The task: Looking at the listing below, retype exactly the lines starting at the one containing "При исчислении пособия" and ending at the one containing "года (год) могут быть заменены другими", both included, and nothing else.

***

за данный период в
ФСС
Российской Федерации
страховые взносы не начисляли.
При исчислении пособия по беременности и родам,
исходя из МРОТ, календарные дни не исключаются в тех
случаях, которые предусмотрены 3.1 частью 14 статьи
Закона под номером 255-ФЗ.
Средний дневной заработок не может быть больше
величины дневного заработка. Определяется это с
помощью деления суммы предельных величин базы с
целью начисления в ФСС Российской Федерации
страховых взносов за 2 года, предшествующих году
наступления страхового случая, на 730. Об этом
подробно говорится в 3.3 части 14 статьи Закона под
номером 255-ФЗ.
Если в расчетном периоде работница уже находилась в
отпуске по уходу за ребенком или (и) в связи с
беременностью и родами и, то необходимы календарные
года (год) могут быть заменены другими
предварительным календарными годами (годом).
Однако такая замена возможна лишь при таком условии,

***

Response area:
При исчислении пособия по беременности и родам,
исходя из МРОТ, календарные дни не исключаются в тех
случаях, которые предусмотрены 3.1 частью 14 статьи
Закона под номером 255-ФЗ.
Средний дневной заработок не может быть больше
величины дневного заработка. Определяется это с
помощью деления суммы предельных величин базы с
целью начисления в ФСС Российской Федерации
страховых взносов за 2 года, предшествующих году
наступления страхового случая, на 730. Об этом
подробно говорится в 3.3 части 14 статьи Закона под
номером 255-ФЗ.
Если в расчетном периоде работница уже находилась в
отпуске по уходу за ребенком или (и) в связи с
беременностью и родами и, то необходимы календарные
года (год) могут быть заменены другими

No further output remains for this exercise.